* [Exercise directions]
Copy the lines from the line with "genus: Diastema" up to and including the line with "genus: Elsholtzia", changing "locality" to "site" and keeping everything else the same. Give only those lines.

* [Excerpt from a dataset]
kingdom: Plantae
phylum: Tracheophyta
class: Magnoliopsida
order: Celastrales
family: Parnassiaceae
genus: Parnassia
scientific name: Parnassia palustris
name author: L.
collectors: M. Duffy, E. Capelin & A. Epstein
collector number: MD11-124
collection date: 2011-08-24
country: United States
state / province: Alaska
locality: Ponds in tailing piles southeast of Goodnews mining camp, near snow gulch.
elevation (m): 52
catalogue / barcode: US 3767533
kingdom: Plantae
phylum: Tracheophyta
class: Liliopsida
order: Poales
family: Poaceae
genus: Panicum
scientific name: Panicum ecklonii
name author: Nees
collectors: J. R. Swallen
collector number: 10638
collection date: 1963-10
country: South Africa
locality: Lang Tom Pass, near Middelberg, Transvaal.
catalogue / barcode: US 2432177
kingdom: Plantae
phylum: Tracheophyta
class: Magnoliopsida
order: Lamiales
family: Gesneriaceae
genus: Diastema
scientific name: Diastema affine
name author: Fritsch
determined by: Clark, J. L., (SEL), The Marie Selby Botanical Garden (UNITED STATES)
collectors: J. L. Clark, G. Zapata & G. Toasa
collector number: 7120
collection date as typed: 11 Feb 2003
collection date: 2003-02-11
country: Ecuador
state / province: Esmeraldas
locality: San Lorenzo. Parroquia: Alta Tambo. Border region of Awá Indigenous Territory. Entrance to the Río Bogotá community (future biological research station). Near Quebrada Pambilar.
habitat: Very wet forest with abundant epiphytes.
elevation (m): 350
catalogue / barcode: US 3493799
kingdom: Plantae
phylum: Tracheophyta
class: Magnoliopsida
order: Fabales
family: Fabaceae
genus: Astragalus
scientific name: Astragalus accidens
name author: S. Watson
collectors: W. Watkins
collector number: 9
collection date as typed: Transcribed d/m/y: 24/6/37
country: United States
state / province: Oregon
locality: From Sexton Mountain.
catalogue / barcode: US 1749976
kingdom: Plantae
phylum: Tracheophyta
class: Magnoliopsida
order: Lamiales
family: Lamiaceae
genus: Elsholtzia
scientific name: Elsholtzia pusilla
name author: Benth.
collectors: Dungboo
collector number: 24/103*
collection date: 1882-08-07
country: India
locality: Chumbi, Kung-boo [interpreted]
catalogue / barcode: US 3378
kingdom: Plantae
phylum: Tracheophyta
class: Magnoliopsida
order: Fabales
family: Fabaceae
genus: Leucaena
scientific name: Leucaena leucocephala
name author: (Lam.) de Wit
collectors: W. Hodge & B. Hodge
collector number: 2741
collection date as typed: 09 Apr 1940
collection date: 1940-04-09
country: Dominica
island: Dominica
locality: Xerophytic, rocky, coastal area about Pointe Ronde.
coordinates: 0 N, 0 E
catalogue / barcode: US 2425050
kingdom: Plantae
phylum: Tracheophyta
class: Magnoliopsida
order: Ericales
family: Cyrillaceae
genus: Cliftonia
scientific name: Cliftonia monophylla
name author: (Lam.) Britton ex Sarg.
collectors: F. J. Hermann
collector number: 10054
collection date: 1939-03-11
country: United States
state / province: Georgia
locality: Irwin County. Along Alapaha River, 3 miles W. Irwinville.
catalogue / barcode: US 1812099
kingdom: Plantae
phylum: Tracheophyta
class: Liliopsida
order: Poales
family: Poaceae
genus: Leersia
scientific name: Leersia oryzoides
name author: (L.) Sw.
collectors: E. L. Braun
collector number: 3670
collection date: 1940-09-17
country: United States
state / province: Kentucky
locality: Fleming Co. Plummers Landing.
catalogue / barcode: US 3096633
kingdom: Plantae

* [The solution]
genus: Diastema
scientific name: Diastema affine
name author: Fritsch
determined by: Clark, J. L., (SEL), The Marie Selby Botanical Garden (UNITED STATES)
collectors: J. L. Clark, G. Zapata & G. Toasa
collector number: 7120
collection date as typed: 11 Feb 2003
collection date: 2003-02-11
country: Ecuador
state / province: Esmeraldas
site: San Lorenzo. Parroquia: Alta Tambo. Border region of Awá Indigenous Territory. Entrance to the Río Bogotá community (future biological research station). Near Quebrada Pambilar.
habitat: Very wet forest with abundant epiphytes.
elevation (m): 350
catalogue / barcode: US 3493799
kingdom: Plantae
phylum: Tracheophyta
class: Magnoliopsida
order: Fabales
family: Fabaceae
genus: Astragalus
scientific name: Astragalus accidens
name author: S. Watson
collectors: W. Watkins
collector number: 9
collection date as typed: Transcribed d/m/y: 24/6/37
country: United States
state / province: Oregon
site: From Sexton Mountain.
catalogue / barcode: US 1749976
kingdom: Plantae
phylum: Tracheophyta
class: Magnoliopsida
order: Lamiales
family: Lamiaceae
genus: Elsholtzia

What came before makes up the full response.